Plus largement, un plan pluri-institutionnel et une programmation pluri-partisane s’imposent en mobilisant les moyens humains et financiers nécessaires, mais déjà en installant un pilote politique et les instances de pilotage national et territorial avec une stratégie d’évaluation et d’adaptation.

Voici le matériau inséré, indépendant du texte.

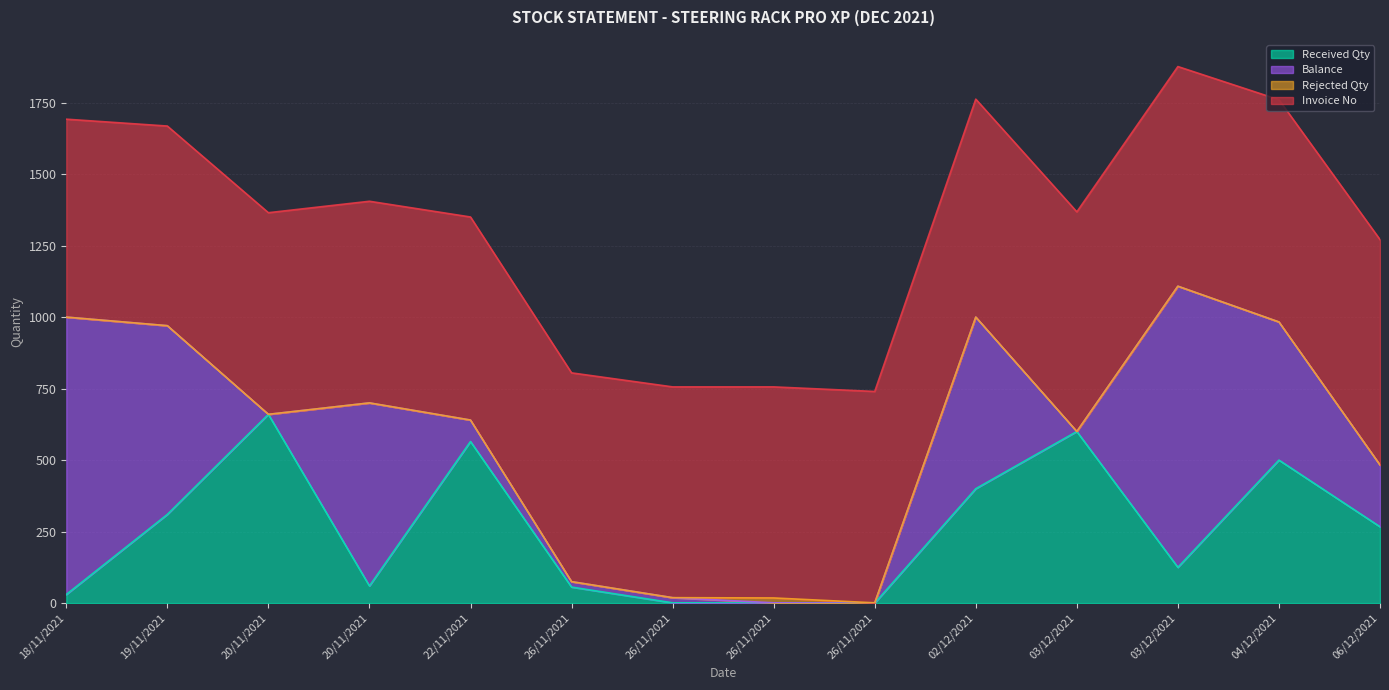

True or false: Invoice No has more than 2 interior local peaks.

False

Les services de police et de justice sont aujourd’hui sous tension. Il faut également intégrer que le besoin de droit et de justice dépasse cette question aujourd’hui essentielle de la protection physique des personnes, mineures ou majeures. Il convient aussi d’y répondre, donc d’accroitre encore plus les moyens mobilisés pour tenir toutes ces priorités. Des crédits supplémentaires pour utiles ne suffiront pas si on ne se dote pas des professionnels et des conditions de travail adaptées. Enfin rendre aux victimes d’hier ou d’aujourd'hui, mais de réduire les risques de passage demain. Tout ce qu’on vient de dire là est sur table de longue date (cf. notamment « 12 propositions pour mieux protéger encore les enfants contre les violences sexuelles », billet nᵒ 797 de 2006, repris in extenso en 2020 sur ce site, toujours d’une grande actualité). Incontestablement des avancées, mais dans une approche globale s’imposent principalement pour améliorer les compétences des professionnels et des institutions à repérer les situations, mais dans le même temps en augmentant notre capacité à les traiter ces révélations. Attention aux fausses réponses (électorales). Comme l’idée d’un grand parquet national qui devrait mobiliser des quantités de magistrats quand c’est localement qu’il faut traiter ces procédures. Ou encore la création d’une cour disciplinaire des magistrats, avec quant à tort le CSM dénoncé comme corporatiste, avec en arrière-plan le risque majeur d’une justice révocable, dont de fragiliser notre État de droit. Créer des postes de procédures sans augmenter à due proportion les postes de juges et de greffiers et se doter des mètres carrés judiciaires nécessaires. Etc.
On le voit une nouvelle fois. S'indigner, déplorer, dénoncer, condamner est facile, mais pour être utile ne suffit pas. Un tsunami est enclenché. Avec en arrière-plan le risque d’un nouveau discrédit de la puissance publique d’État et de ses acteurs. Personne n’a à y gagner. Il faut donc réagir sereinement avec méthode et sérieux. La vie politique française est ponctuée de sincérités successives avec son lot de paroles ou de gestes démagogiques. On saura d’ici l'été si ce dramatique épisode est d’un autre registre.